Idealism in philosophy

Idealism is a philosophical term. First of all, practical and theoretical idealism must be distinguished. Practical or ethical idealism denotes the distinctive direction and color of all psychic life and activity of a person guided by ideals. The idealist applies his ideals to reality, he does not ask about what things are, but about what they should be. The existing seldom satisfies him, he strives for a better, more beautiful world, corresponding to his notion of perfection, and in which he already lives mentally. This is not dreamy idealism (idealism in the worst sense), which imagines a fantastic ideal world without wondering whether it is within the limits of possibility, whether it is consistent with the nature of things and man. Such idealism leads either to pessimism and inactive dreams, or to the death of the individual in the struggle against reality.

Theoretical idealism can be either theoretically-cognitive, or metaphysical. The first is to affirm that our knowledge never deals directly with the things themselves, but only with our ideas. He was motivated by Descartes, who made the starting point of his philosophy whether we have the right to assume that our ideas correspond to objects, and at the same time, a preliminary doubt in the reality of these latter (skeptical idealism). The systems of Spinoza and Leibniz belong also to the idealistic, but they have no more doubt as a transitional stage, because on the basis of God’s truthfulness, as the culprit of our ideas, according to Descartes’ teaching, or the “pre-established harmony” that Leibniz admits, we have the right to assume real external things corresponding to our ideas. However, under the influence of Locke, Berkeley and Hume went further: the first recognized only the reality of God (as the culprit of our ideas) and other spirits, but challenged the reality of external things, and the latter – in general, all real being outside of representations (subjective idealism). Finally, Kant tried to pave the way with his critical or transcendental idealism, for although he maintained that space and time are only forms of our sensibility, and things are only phenomena that are conditioned by these forms and can not be represented in addition to the sensing subject, but while recognizing the undoubted empirical reality of “things in themselves,” outside the individual personality, which itself is only a phenomenon in the transcendental sense. Doubt remains to him whether in general phenomena (empirical objects) correspond to things in themselves (transcendental objects) that are inaccessible to our cognition, or the concept of the latter has no meaning at all. Theoretical cognitive idealism is confirmed by the latest physiology and psychology, which teaches that the representation of the spatial external world arises in the soul and that subjective factors play an important role in this.
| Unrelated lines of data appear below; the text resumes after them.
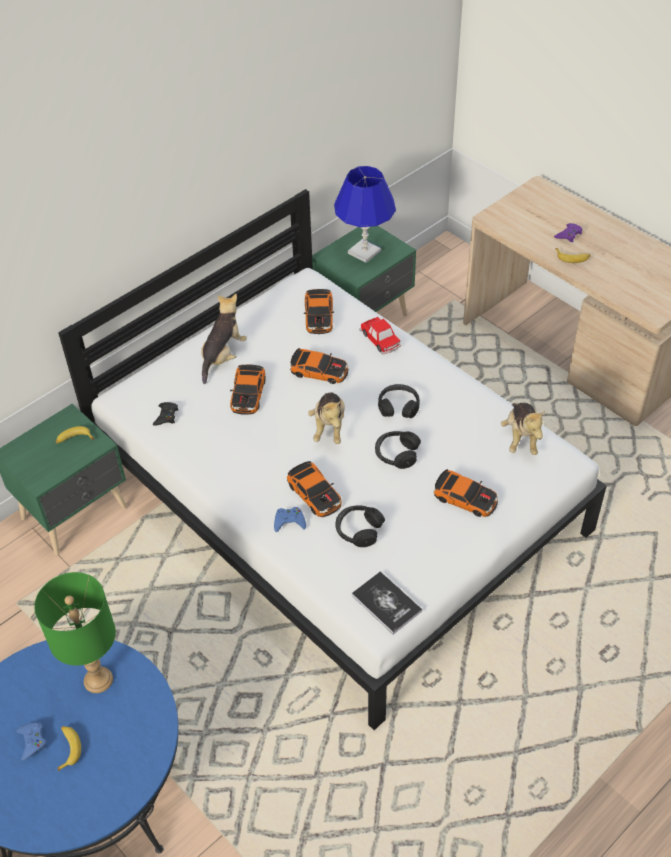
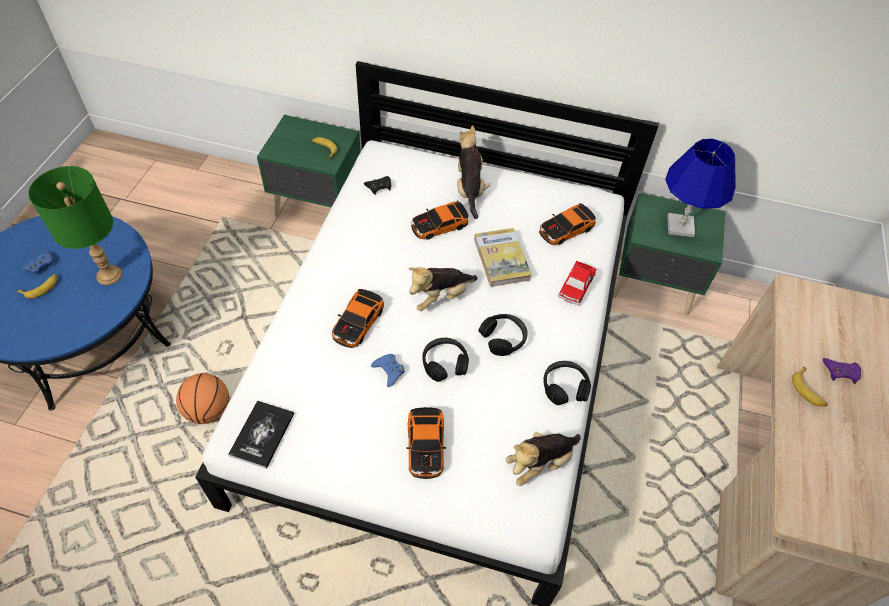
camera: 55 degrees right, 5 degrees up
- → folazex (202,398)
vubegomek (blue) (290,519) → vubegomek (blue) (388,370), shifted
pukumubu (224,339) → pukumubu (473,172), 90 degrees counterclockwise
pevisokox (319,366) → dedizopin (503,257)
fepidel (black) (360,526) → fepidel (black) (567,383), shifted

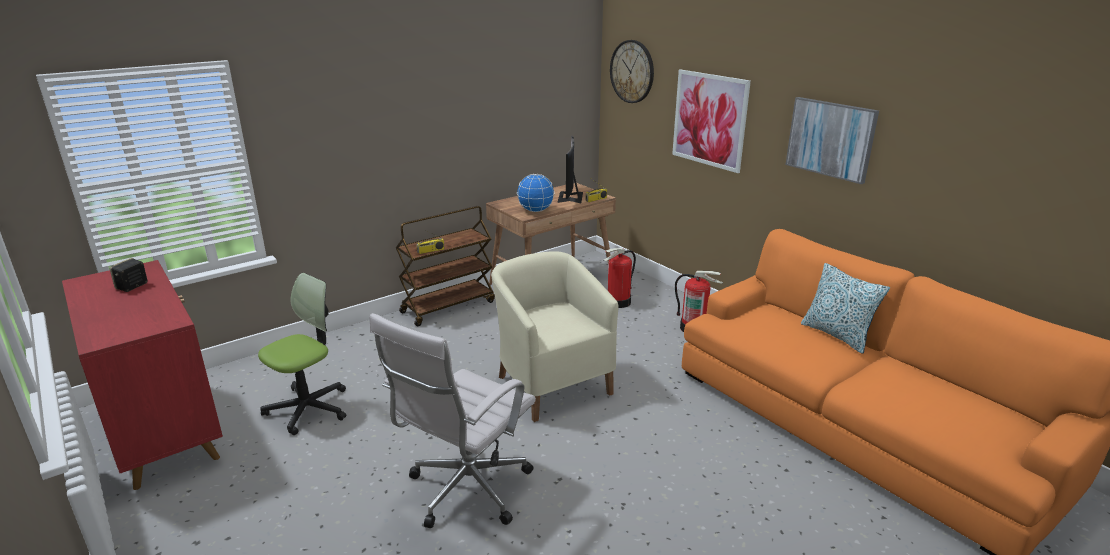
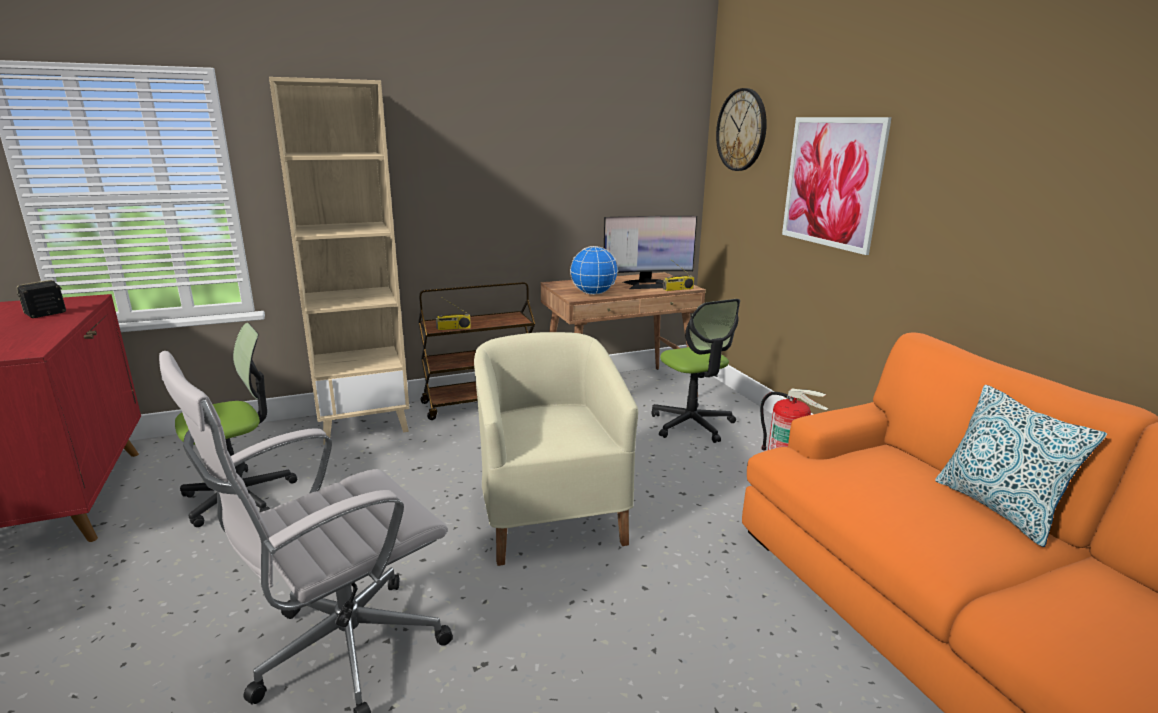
camera: 15 degrees right, 5 degrees down
- → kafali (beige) (339,261)
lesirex (570,169) → lesirex (650,252), 120 degrees counterclockwise
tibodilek (620,278) → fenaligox (695,371)
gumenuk (832,140) → -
The metaphysical same (objective) idealism teaches that the true essence is not in dead matter and blind natural forces, but in spiritual principles (“ideas”): the material nature is only a form in which the ideal spiritual content is minted, just as a work of art – only a means to implement an artistic idea. Metaphysical idealism therefore gives preference to the ideal before the sensually real, causal explanation subordinates to the teleological, and the study of particular substances and forces recognizes the lower stage of the cognition of nature, completed only by penetration into the general “plan” and “goal” of creation. This teaching was justified in ancient times by Plato and developed further by the Neoplatonists. In modern times, Kant again restored it, and then Fichte, Schelling and Hegel created brilliant idealistic systems, turning Kant’s theoretical-cognitive idealism into a metaphysical one. If Kant asserted that external things are only phenomena for the subject, Fichte taught that they are completely determined through the medium of the ego and understood the world process as the gradual implementation of moral ideas. Schelling extended this notion of I to the concept of universal creative activity, through which the reality of the I and all individual beings, which forms nature and spiritual life, are obtained, depending on whether it is conscious or not conscious of itself (objective idealism). Finally, Hegel went on to absolute idealism, saying: “Thinking, a concept, an idea or rather a process, the immanent origin of a concept is a unity of being and true. Nature is the same idea in the form of otherness.”

But even these big thinkers could not eliminate the difficulties associated with the question of the relation of the ideal to the real, the causality to teleology and their system was later strongly shaken by the realistic natural scientific worldview that was inclined towards materialism. At the end of the XIX century, Eduard von Hartmann tried in his “Philosophy of the unconscious” to renew metaphysical idealism and to reconcile it with realism.